[[ The records, beginning ]]

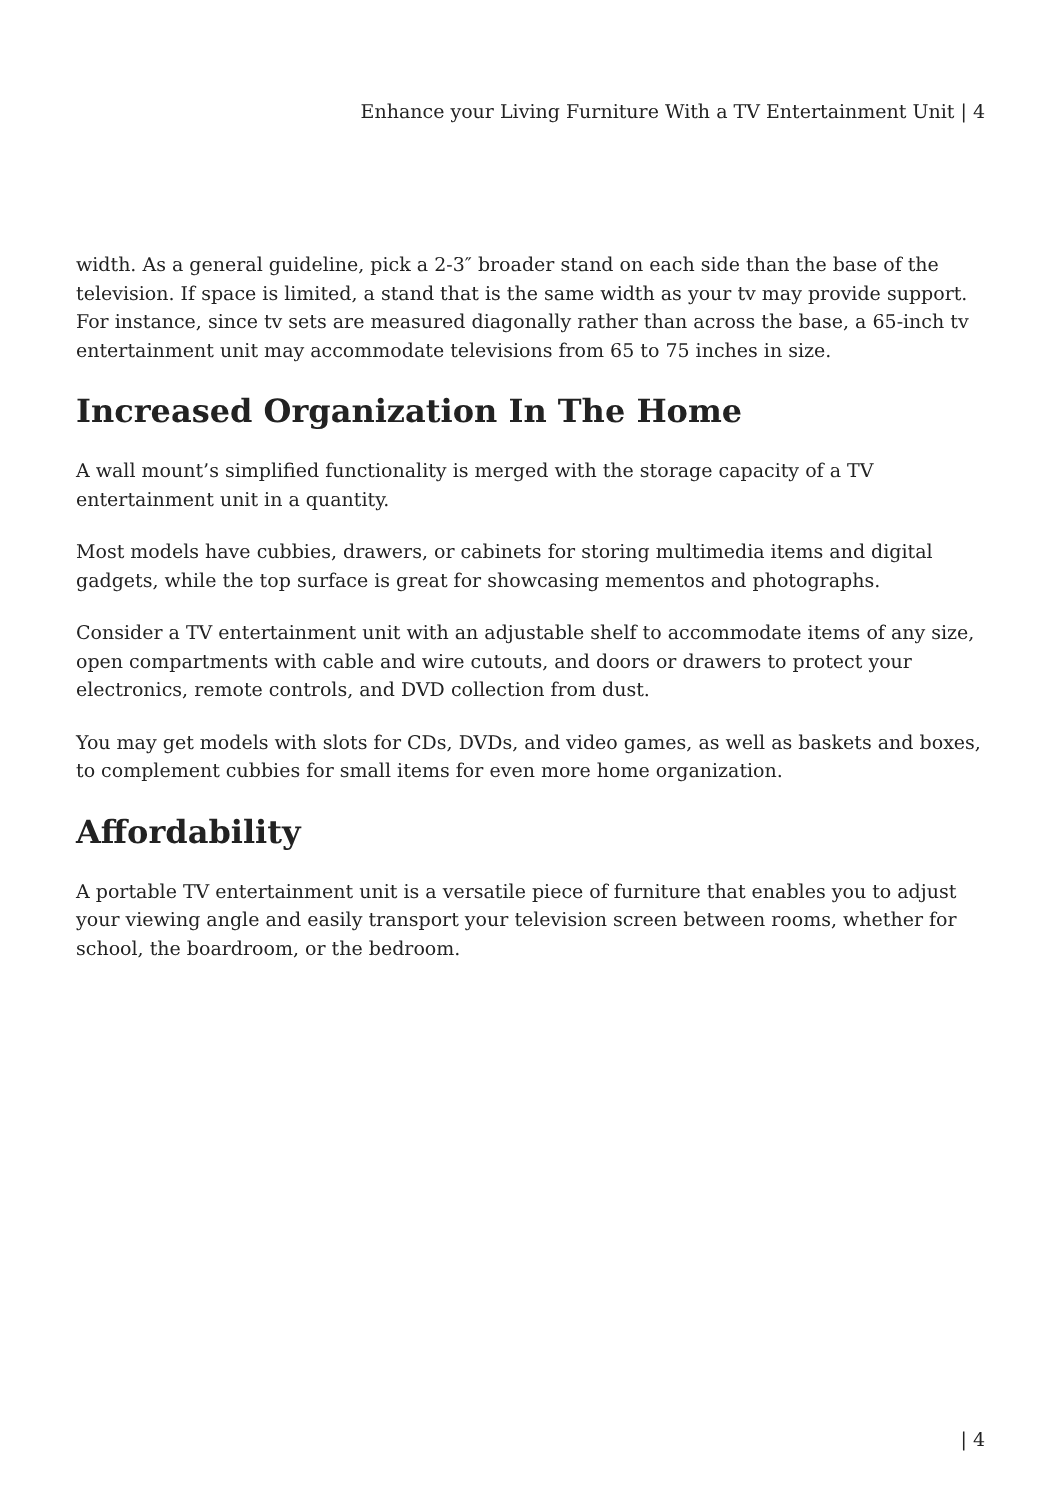Enhance your Living Furniture With a TV Entertainment Unit | 4
width. As a general guideline, pick a 2-3″ broader stand on each side than the base of the television. If space is limited, a stand that is the same width as your tv may provide support. For instance, since tv sets are measured diagonally rather than across the base, a 65-inch tv entertainment unit may accommodate televisions from 65 to 75 inches in size.
Increased Organization In The Home
A wall mount’s simplified functionality is merged with the storage capacity of a TV entertainment unit in a quantity.
Most models have cubbies, drawers, or cabinets for storing multimedia items and digital gadgets, while the top surface is great for showcasing mementos and photographs.
Consider a TV entertainment unit with an adjustable shelf to accommodate items of any size, open compartments with cable and wire cutouts, and doors or drawers to protect your electronics, remote controls, and DVD collection from dust.
You may get models with slots for CDs, DVDs, and video games, as well as baskets and boxes, to complement cubbies for small items for even more home organization.
Affordability
A portable TV entertainment unit is a versatile piece of furniture that enables you to adjust your viewing angle and easily transport your television screen between rooms, whether for school, the boardroom, or the bedroom.
| 4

[[ The records, end ]]

— Requirement —
Where the word "television" appears in a line of the data above, tally that line; then give the total and nothing more.

— Answer box —
2